*Provided passage*.
-*-*-

Will of Mansel Alcock
from Newfoundland will books volume 3 pages 16-17 probate year 1866

In re
     Mansel Alcock      deceased.

In the name of God Amen.     I Mansel Alcock of Harbor Grace in the Island of Newfoundland Planter being weak in body but of sound and disposing mind memory and understanding do make ordain and constitute this my last will and testament in manner following that is to say I give and bequeath all those my premises situate on the north side of this harbour and immediately east of the property of Henry Davis in manner following that is to say, I divide my said premises into three equal parts by lines running from the sea northwards.     The western part or third. I give and bequeath to my son Robert his heirs and assigns for ever, the central part or third I give to my grandson William Alcock son of my son James, his heirs and assigns for ever, the eastern part or third I give to my grandson Thomas Alcock son of my late son Thomas, his heirs and assigns for ever- The thirds or portions hereby bequeathed to my son Robert and my grandson William are on condition that each of them (their heirs or assigns) do pay unto my aforesaid grandson Thomas his heirs or assigns the sum of ten pounds currency making altogether twenty pounds.     This done as an equivalent for the houses on their parts erected and in consideration of there being no erection on the part or third hereby bequeath to my said grandson Thomas-     In the event of my said grandson Thomas dying without issue my will is that his share hereby bequeathed shall go to my son Roberts son Robert, that is to say my grandson, and to his heirs for ever, failing of him then to his brother Henry.     The spot of ground in the rear now in possession of my grandson Thomas Jenkins I hereby give and bequeath to him and his heirs for ever.     And I do hereby nominate and appoint my son James Alcock as sole executor to this my last will and testament hereby revoking and annulling all other and former wills and testaments which I may have made and do constitute this my last will and testament.

-*-*-

*Directions for this task*.
Write the next part of the will of Mansel Alcock, picking up after its final sentence. The records that come next are separate material, unrelated to the will of Mansel Alcock.

*Available data*.
-*-*-

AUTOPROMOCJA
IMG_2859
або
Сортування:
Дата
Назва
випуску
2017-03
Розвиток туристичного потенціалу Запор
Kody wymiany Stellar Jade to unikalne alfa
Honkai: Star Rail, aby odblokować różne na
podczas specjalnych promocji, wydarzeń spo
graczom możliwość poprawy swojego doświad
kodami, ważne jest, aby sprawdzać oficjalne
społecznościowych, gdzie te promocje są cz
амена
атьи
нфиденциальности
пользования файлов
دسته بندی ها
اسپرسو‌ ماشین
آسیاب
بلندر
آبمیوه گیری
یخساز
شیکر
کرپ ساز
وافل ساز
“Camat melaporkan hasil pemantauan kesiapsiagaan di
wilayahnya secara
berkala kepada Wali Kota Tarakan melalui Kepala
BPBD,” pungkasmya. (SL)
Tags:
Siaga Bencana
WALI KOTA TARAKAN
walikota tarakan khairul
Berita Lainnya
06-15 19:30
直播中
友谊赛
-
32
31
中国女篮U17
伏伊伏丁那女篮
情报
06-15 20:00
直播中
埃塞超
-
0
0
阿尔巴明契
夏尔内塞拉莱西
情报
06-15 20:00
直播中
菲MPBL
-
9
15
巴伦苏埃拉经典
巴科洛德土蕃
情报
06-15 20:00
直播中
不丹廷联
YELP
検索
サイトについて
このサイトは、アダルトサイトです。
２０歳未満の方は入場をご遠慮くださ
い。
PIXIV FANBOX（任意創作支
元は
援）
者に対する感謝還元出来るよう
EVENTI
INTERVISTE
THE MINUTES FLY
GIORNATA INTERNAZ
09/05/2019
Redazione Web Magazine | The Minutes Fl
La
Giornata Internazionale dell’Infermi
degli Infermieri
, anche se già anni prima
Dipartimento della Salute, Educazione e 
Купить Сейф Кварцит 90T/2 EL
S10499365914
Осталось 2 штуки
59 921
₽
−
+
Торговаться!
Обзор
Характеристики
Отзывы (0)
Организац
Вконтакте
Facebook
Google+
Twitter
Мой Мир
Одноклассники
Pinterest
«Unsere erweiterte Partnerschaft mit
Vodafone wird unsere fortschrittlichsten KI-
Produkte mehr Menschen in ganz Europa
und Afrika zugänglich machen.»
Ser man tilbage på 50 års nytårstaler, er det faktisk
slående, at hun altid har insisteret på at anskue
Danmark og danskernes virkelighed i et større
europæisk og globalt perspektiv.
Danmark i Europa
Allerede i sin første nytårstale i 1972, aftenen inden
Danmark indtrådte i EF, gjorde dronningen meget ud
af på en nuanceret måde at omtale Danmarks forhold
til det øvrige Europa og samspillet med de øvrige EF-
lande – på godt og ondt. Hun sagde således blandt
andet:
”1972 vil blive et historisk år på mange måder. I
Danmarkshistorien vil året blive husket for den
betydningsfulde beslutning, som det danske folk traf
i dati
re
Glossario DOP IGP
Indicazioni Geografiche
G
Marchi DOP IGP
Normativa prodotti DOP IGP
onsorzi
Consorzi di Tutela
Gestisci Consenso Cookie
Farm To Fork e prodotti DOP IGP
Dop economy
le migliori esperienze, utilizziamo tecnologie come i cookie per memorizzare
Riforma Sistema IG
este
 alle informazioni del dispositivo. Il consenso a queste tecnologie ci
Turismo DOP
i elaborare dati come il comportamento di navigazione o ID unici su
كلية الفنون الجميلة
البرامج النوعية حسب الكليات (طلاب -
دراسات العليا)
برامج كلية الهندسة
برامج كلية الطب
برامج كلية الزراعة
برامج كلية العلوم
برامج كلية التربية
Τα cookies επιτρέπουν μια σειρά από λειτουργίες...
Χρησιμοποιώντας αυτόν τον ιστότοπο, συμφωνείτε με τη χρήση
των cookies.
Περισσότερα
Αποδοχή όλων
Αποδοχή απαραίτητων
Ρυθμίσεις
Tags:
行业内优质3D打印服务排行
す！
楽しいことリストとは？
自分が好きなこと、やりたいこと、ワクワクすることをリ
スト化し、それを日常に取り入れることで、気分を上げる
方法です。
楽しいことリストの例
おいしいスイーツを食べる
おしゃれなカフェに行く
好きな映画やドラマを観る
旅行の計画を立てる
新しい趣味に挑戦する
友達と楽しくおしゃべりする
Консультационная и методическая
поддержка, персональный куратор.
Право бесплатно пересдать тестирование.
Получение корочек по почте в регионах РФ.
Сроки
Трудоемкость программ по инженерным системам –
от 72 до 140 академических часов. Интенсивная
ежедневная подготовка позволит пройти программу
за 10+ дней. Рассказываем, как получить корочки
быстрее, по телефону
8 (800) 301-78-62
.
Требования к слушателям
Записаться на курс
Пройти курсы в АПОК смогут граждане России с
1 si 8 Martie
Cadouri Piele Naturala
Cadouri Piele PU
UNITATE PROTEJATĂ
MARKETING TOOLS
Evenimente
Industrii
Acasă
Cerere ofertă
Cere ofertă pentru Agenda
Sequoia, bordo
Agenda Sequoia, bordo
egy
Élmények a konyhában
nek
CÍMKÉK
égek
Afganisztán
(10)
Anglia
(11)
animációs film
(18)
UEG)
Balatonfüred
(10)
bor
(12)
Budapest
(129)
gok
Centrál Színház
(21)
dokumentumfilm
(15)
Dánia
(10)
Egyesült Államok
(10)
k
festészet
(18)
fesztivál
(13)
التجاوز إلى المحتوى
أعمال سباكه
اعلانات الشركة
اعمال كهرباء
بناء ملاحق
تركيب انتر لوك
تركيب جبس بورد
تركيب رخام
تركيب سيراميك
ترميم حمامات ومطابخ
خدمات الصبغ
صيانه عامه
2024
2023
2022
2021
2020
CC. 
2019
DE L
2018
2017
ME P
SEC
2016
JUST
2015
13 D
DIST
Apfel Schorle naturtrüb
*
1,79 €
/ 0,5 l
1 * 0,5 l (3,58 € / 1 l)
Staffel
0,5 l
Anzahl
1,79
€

-*-*-

*Exercise answer*.
In witness whereof I have hereunto set my hand and seal this nineteenth day of May one thousand eight hundred and fifty three.
Mansel Alcock (LS)
Signed sealed and declared as and for the last will and testament of the said testator Mansel Alcock in presence of us at the date aforesaid, John Andrews John Stowe.
Whereas I Mansel Alcock of Harbor Grace in the Island of Newfoundland Planter have made and duly executed my last will and testament in writing bearing date the nineteenth day of May one thousand eight hundred and fifty three now I do declare this present writing to be a codicil to my said will and I do direct the same to be annexed thereto and to be taken as a part thereof And I do hereby give and bequeath to my daughter Ann Stowe the sum of twenty four pounds currency to be paid by the legatees under the said will in equal shares out of the lands and tenements given devised and bequeathed to them and their heirs And I do hereby ratify and confirm my said will in all the other particulars thereof subject to the foregoing conditions mentioned in this codicil.
In witness whereof I the said Mansel Alcock have to this codicil set my hand and seal this thirtieth day of March in the year of our Lord one thousand eight hundred & fifty eight. Mansel Alcock (LS)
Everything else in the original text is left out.